This is a guest article by Glenda Young, who asked if she could share her thoughts with you all following a recent visit to the island.

Glenda Young

The author on Famara Beach and Penelope Cruz in the same location from the film Broken Embraces (Los Abrazos Rotos)

Last night we returned from our seventh visit to Lanzarote. The washing machine’s in overdrive as I type this. The suitcases still have their airport stickers on, waiting to be put back into the loft. And so, before the memories of the last seven days of lovely Lanzarote get lost in the routine of our lives, I wanted to write a few words about this very special place.

Glenda Young Image

Our first visit was February 2010 when we were in need of some sunshine. We’d had to cancel our summer holidays to Conil de la Frontera in Andalucia the previous September as I wasn’t well. And by the time I was fit enough to travel, Christmas had come and gone and it felt like we needed a break.
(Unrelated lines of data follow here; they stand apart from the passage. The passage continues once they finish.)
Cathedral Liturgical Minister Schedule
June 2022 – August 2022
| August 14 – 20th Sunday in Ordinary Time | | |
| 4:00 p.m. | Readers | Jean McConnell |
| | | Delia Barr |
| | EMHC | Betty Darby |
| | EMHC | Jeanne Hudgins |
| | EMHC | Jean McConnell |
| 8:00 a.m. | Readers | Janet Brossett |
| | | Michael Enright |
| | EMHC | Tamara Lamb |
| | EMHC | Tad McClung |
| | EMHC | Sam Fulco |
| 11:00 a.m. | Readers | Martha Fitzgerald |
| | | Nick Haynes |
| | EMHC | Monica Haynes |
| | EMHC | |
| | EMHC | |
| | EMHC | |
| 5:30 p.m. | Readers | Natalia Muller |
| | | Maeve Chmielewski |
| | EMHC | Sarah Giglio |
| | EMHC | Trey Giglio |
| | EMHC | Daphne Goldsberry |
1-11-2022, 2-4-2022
But we had no idea where to go at that time of year. Where would the sun be shining in February that wasn’t too far away?
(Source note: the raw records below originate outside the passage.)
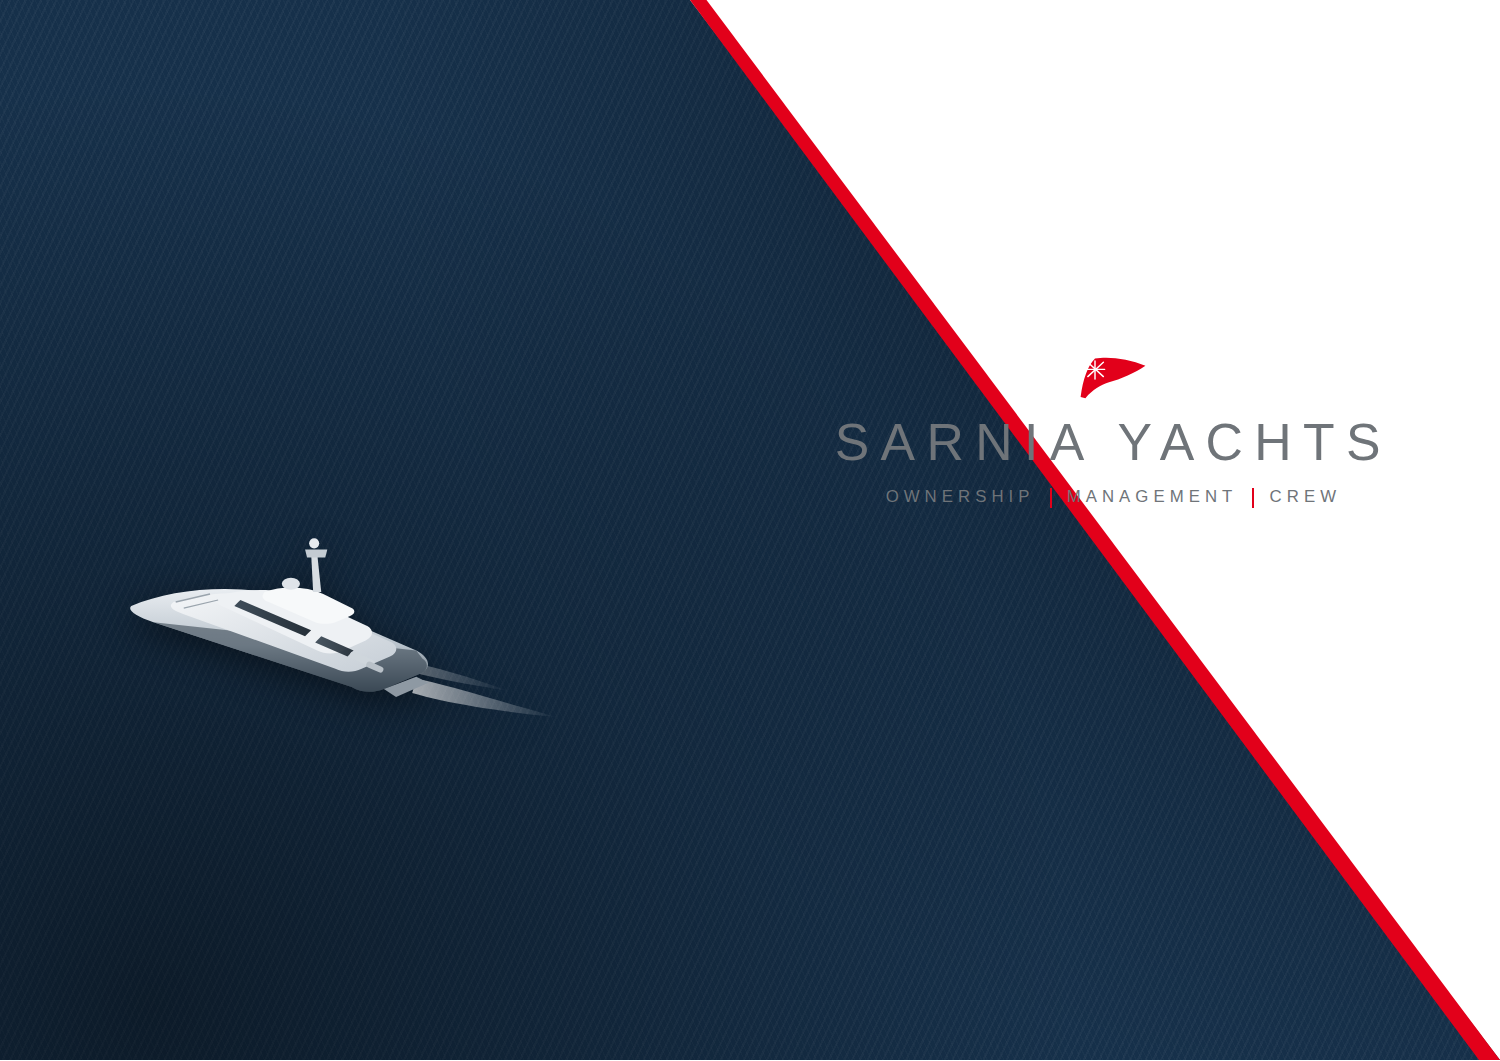SARNIA YACHTS
OWNERSHIP MANAGEMENT CREW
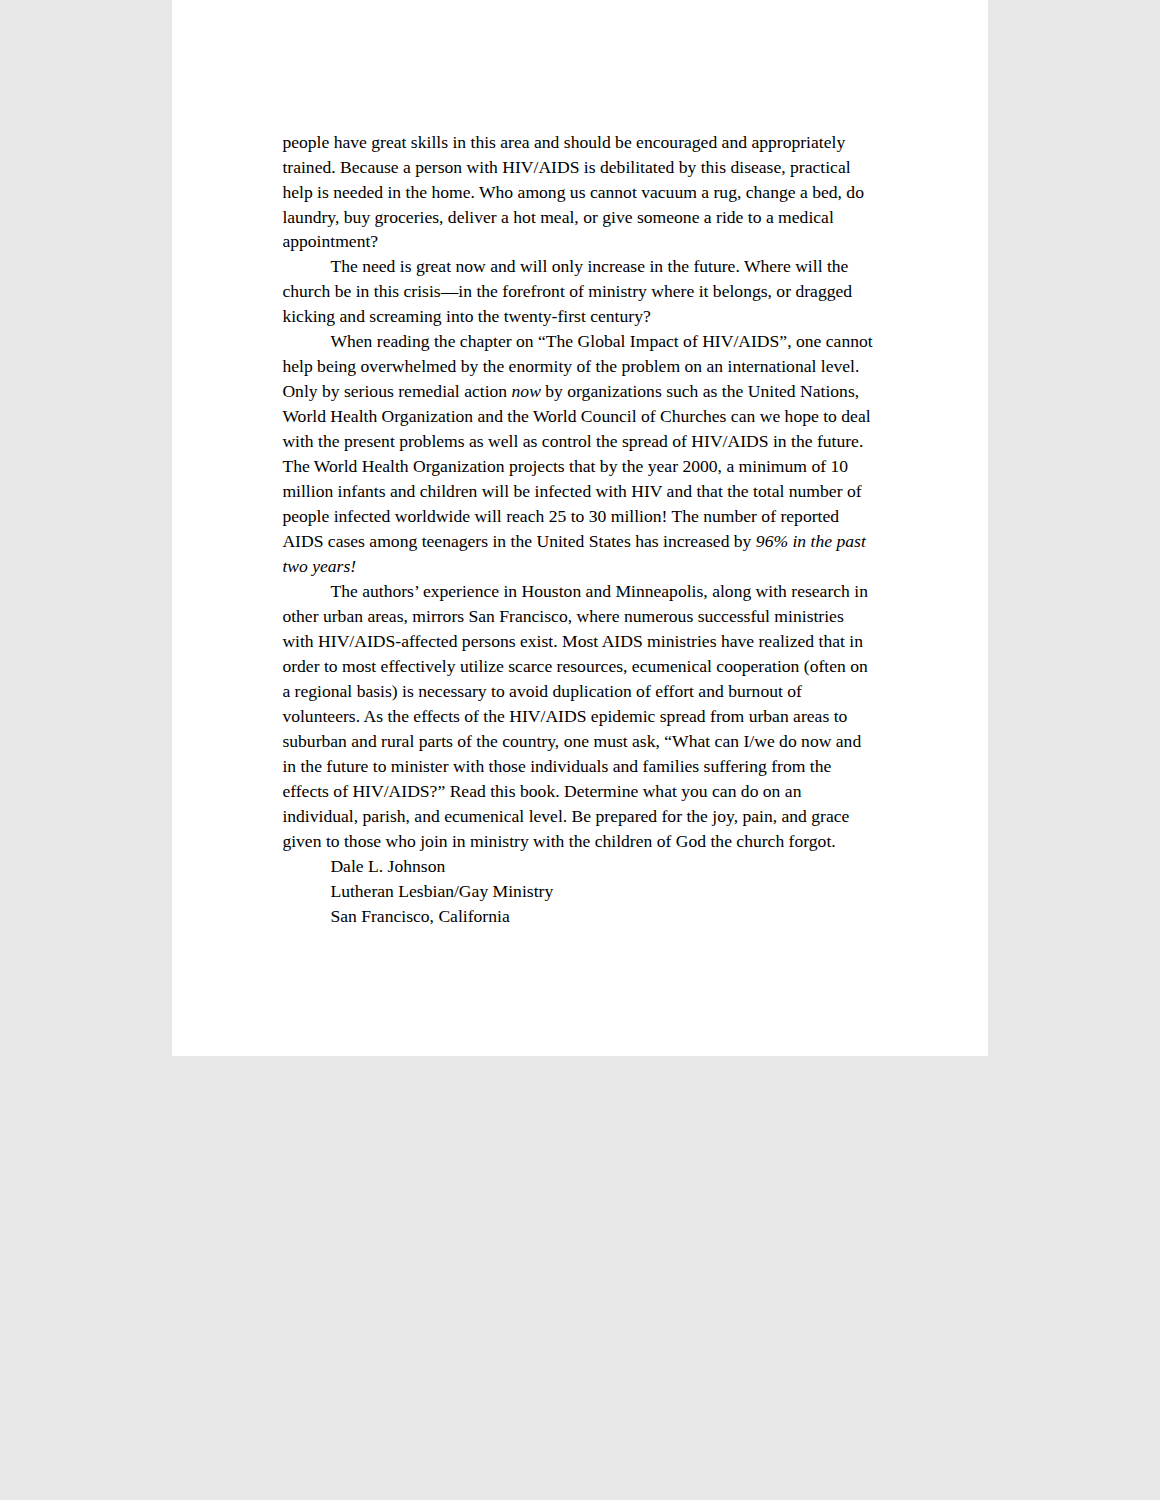people have great skills in this area and should be encouraged and appropriately trained. Because a person with HIV/AIDS is debilitated by this disease, practical help is needed in the home. Who among us cannot vacuum a rug, change a bed, do laundry, buy groceries, deliver a hot meal, or give someone a ride to a medical appointment?
The need is great now and will only increase in the future. Where will the church be in this crisis—in the forefront of ministry where it belongs, or dragged kicking and screaming into the twenty-first century?
When reading the chapter on “The Global Impact of HIV/AIDS”, one cannot help being overwhelmed by the enormity of the problem on an international level. Only by serious remedial action now by organizations such as the United Nations, World Health Organization and the World Council of Churches can we hope to deal with the present problems as well as control the spread of HIV/AIDS in the future. The World Health Organization projects that by the year 2000, a minimum of 10 million infants and children will be infected with HIV and that the total number of people infected worldwide will reach 25 to 30 million! The number of reported AIDS cases among teenagers in the United States has increased by 96% in the past two years!
The authors’ experience in Houston and Minneapolis, along with research in other urban areas, mirrors San Francisco, where numerous successful ministries with HIV/AIDS-affected persons exist. Most AIDS ministries have realized that in order to most effectively utilize scarce resources, ecumenical cooperation (often on a regional basis) is necessary to avoid duplication of effort and burnout of volunteers. As the effects of the HIV/AIDS epidemic spread from urban areas to suburban and rural parts of the country, one must ask, “What can I/we do now and in the future to minister with those individuals and families suffering from the effects of HIV/AIDS?” Read this book. Determine what you can do on an individual, parish, and ecumenical level. Be prepared for the joy, pain, and grace given to those who join in ministry with the children of God the church forgot.
Dale L. Johnson
Lutheran Lesbian/Gay Ministry
San Francisco, California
We started looking online and the Canaries kept popping up in our searches. Neither my husband nor I had been to the Canaries before and so we bought a guidebook and decided, finally, on Lanzarote as our island of choice. Why had we never been before? We thought we wouldn’t like it, if I’m honest. We thought it’d be full of high rise hotels, English bars and lager louts.  How very wrong we were.  Over eight years later, we’ve just returned from our seventh visit to Lanzarote, to Playa Blanca, to the same hotel we’ve stayed in every time we’ve been there. We even had our honeymoon there in 2011.

It’s a special place, Lanzarote. There’s a quietness to it, a hush. It forces you to slow down and relax. That’s not because there’s nothing to do. Indeed, you could spend your whole holiday being as active as you like… or you could spend it doing nothing at all. We seem to choose a mixture of the two.  Past holidays have included coach excursions to the main tourist sights – and they are definitely worth seeing. We’ve been up mountains, down in caves and learned all about Ceasar Manrique and his influence on this beautiful place. We’ve done tours of the north and the south and walked our legs off up and down the Playa Blanca coastline.  What we’ve never done is hire a car, although plenty of people do. I guess we just like to be passengers on this island, to relax and kick back and if an excursion coach stops at a pub for lunch, both of us can enjoy a couple of beers. Well, we’re on holiday after all.

Now that we’ve done all of the excursions, this time we made our own tour of the island – by public transport. It’s not the first time we’ve seen the sights this way, it’s easy enough to get in and out of Arrecife by bus and we travelled to the cactus garden this way last time we were there, and spent a day in Arrecife too.

This time we took three buses from Playa Blanca to reach the stunning Famara Beach. We had a long walk on the hot and windy sands looking for (but failing to find) the bungalow which Pedro Almodovar used in his film Broken Embraces. If anyone’s interested, it’s this one:  Facebook 

As a huge fan of Almodovar films, Famara Beach has long been on our list of places to visit in Lanzarote and we weren’t disappointed. It’s as dramatic as it is beautiful.

From Famara Beach we took another bus to a tour of Lag-O-Mar. It was a long day, but a great one, finished off with a couple of beers from the new Nao brewery in a Playa Blanca Bar.  A fitting end to a wonderful day.

Nao

And as for our next visit? There will be one, that’s for sure, but when it will be … who knows? We’ve bought the lottery ticket for tonight. Fingers crossed. We’ll be back.